This function takes a string wild
containing '*' and '?' wild cards, and replaces the wildcards with possible chars from a tree database with nodeT *w
. out
holds a temporary string. Each candidates is added to a referenced bst.
void Lexicon::matchRegExpHelper(nodeT *w, string wild, Set<string> &matchSet, string out)
{
if (wild == "") matchSet.add(out);
else {
if (wild[0] != '*' || wild[0] != '?') { //this parses up to the wildcard, earlier versions used a position parameter and looped through the prefix chars recursively
for (int j = 0; j < w->alpha.size(); j++)
if (wild[0] == w->alpha[j].letter) matchRegExpHelper(w->alpha[j].next, wild.substr(1), matchSet, out+=wild[0]);
} else {
for (int i = 0; i < w->alpha.size(); i++) {
if (wild[0] == '?') matchRegExpHelper(w->alpha[i].next, wild.substr(1), matchSet, out+=w->alpha[i].letter);//follow path
else { //logically, wild[0] == '*' must be true
if (ontLength == (wild.length() + out.length())) matchRegExpHelper(w->alpha[i].next, wild.substr(1), matchSet, out+=w->alpha[i].letter); //ontology is full, treat like a '?'
else matchRegExpHelper(w->alpha[i].next, wild.substr(1), matchSet, out+=(w->alpha[i].letter+'*')); //keep adding chars
}
}
}
}
}
When the first wildcard is reached the function starts over - I have tried rewriting this with the for loops, without the loops, and in differing 'prune' approaches. I am missing something basic and suspect this is a backtracking issue. Eventually the stack overflows.
Question: 1) what am I missing conceptually, and 2) how do I fix this function?

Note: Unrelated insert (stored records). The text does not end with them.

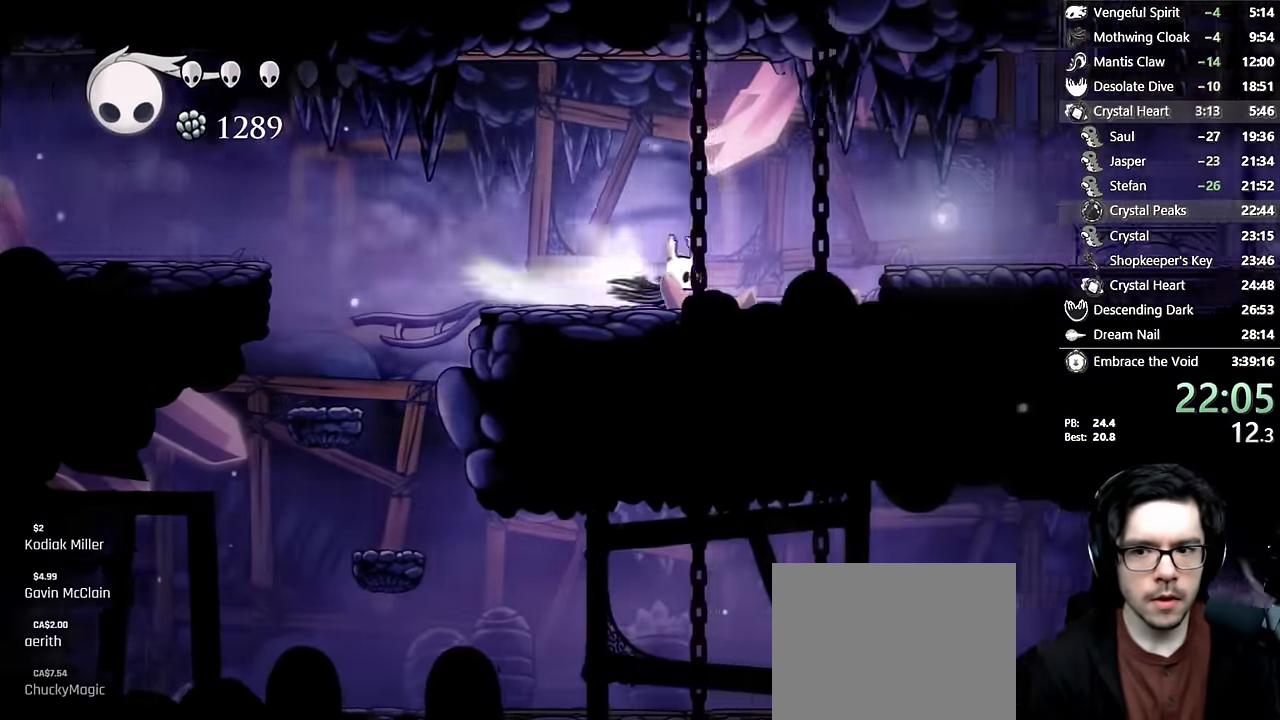
{"buttons": ["R2", "DPAD_RIGHT"], "left_stick": "center", "right_stick": "center"}
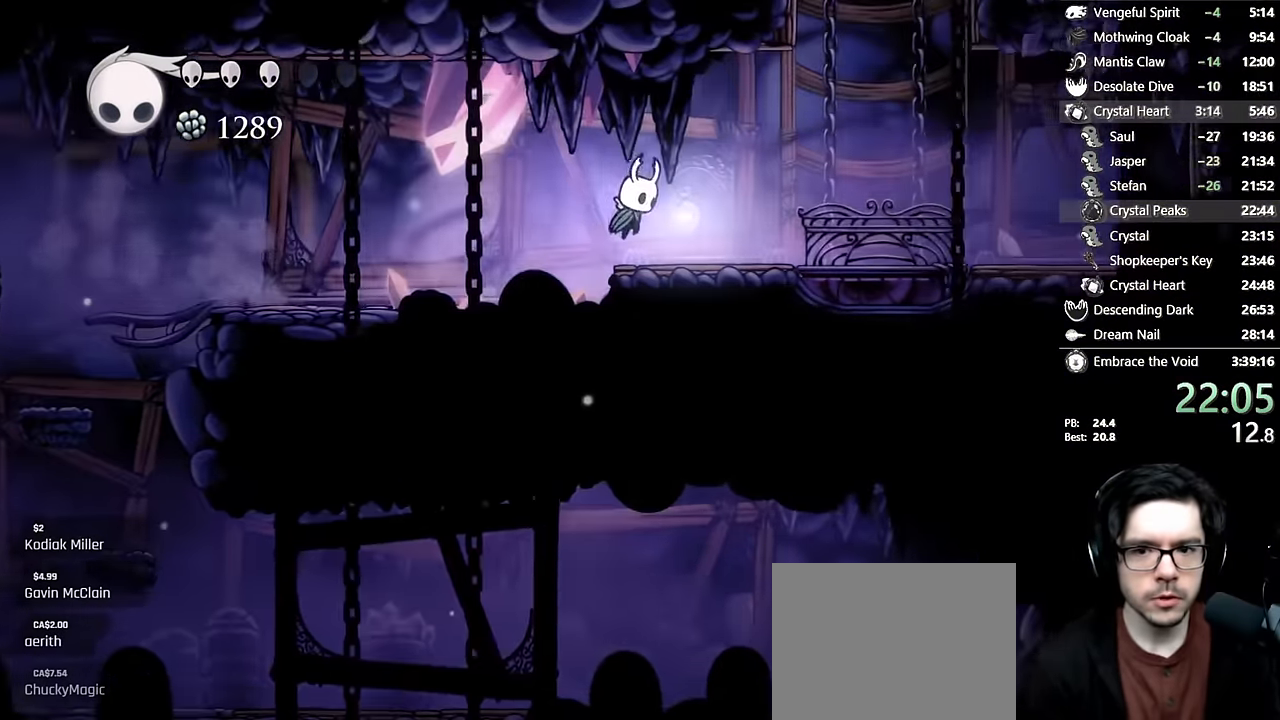
{"buttons": ["A"], "left_stick": "center", "right_stick": "center", "events": [[217, "R2", "up"], [383, "DPAD_RIGHT", "up"], [467, "A", "down"]]}
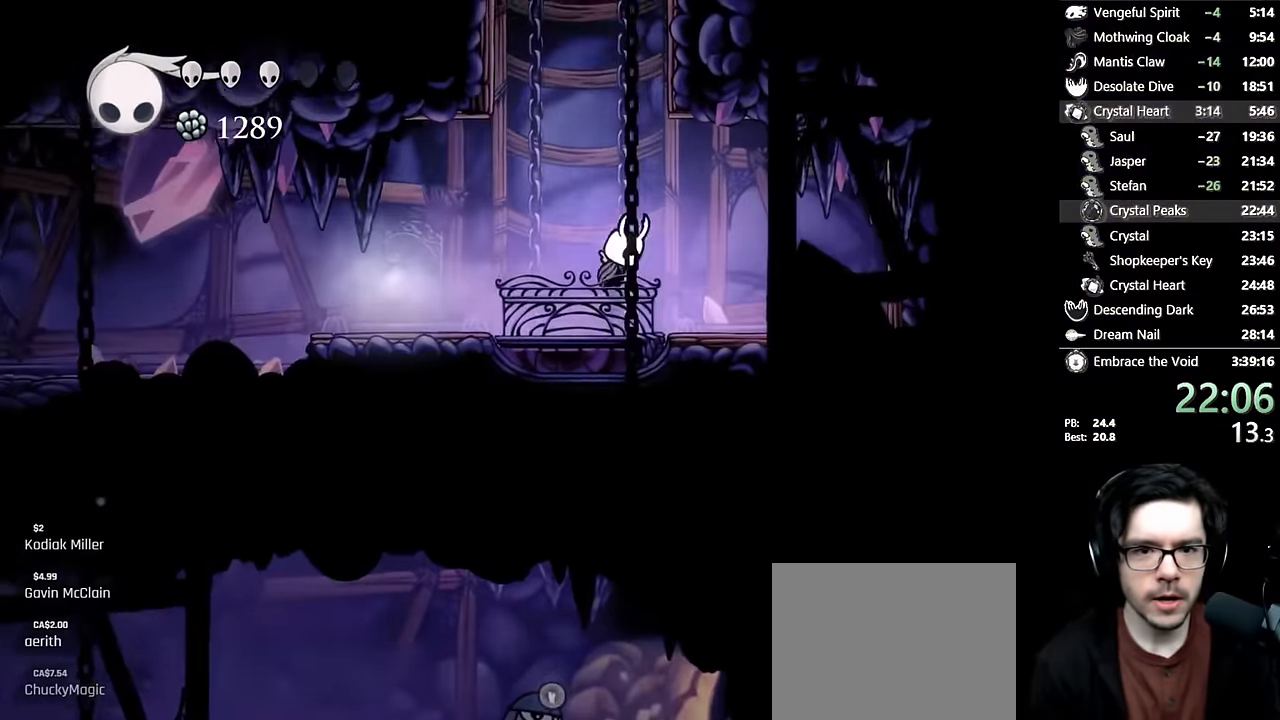
{"buttons": ["A", "DPAD_LEFT"], "left_stick": "center", "right_stick": "center", "events": [[83, "DPAD_LEFT", "down"], [400, "A", "up"], [450, "A", "down"]]}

version without for loop - the test case is a bit different but similar, I'd have to test it to find it again
else {
if (wild[0] == '?'){
matchRegExpHelper(w, wild, ++pos, matchSet, out);//return and check next path
matchRegExpHelper(w->alpha[pos].next, wild.substr(1), 0, matchSet, out+=w->alpha[pos].letter);//follow path
}
if (wild[0] == '*'){
matchRegExpHelper(w, wild, ++pos, matchSet, out);//return and check next path
if (ontLength == (wild.length() + out.length()))matchRegExpHelper(w->alpha[pos].next, wild.substr(1), 0, matchSet, out+=w->alpha[pos].letter); //ontology is full, treat like a '?'
else matchRegExpHelper(w->alpha[pos].next, wild.substr(1), 0, matchSet, out+=(w->alpha[pos].letter+'*')); //keep adding chars
}
if (wild[0] == w->alpha[pos].letter) matchRegExpHelper(w->alpha[pos].next, wild.substr(1), 0, matchSet, out+=wild[0]);
matchRegExpHelper(w, wild, ++pos, matchSet, out);//check next path
}
for (int i = 0; i < w->alpha.size(); i++) matchRegExpHelper(w->alpha[i].next, wild.substr(1), 0, matchSet, out+=wild[0]);//step over char
the for loop at the end was an attempt to fix the overflow, i thought maybe there was no case for some threads, but I wanted those to prune, so not sure what to do
There were three issues with this code:
@Basile_Starynkevitch noted the importance of using the debugger to follow the path - in this case with VS2008, the stack allowed parsing the steps and noting the path moving back through several functions.
@Picarus correctly noted the error in the terminating condition
These solutions led to finding:
the solution, this void function requires two return;
, one after the termination condition to terminate and another at the end to catch pruned threads. from reading several websites, it seems that a return;
in a void function is unusual, but this case with the recursion and multiple paths, it was required.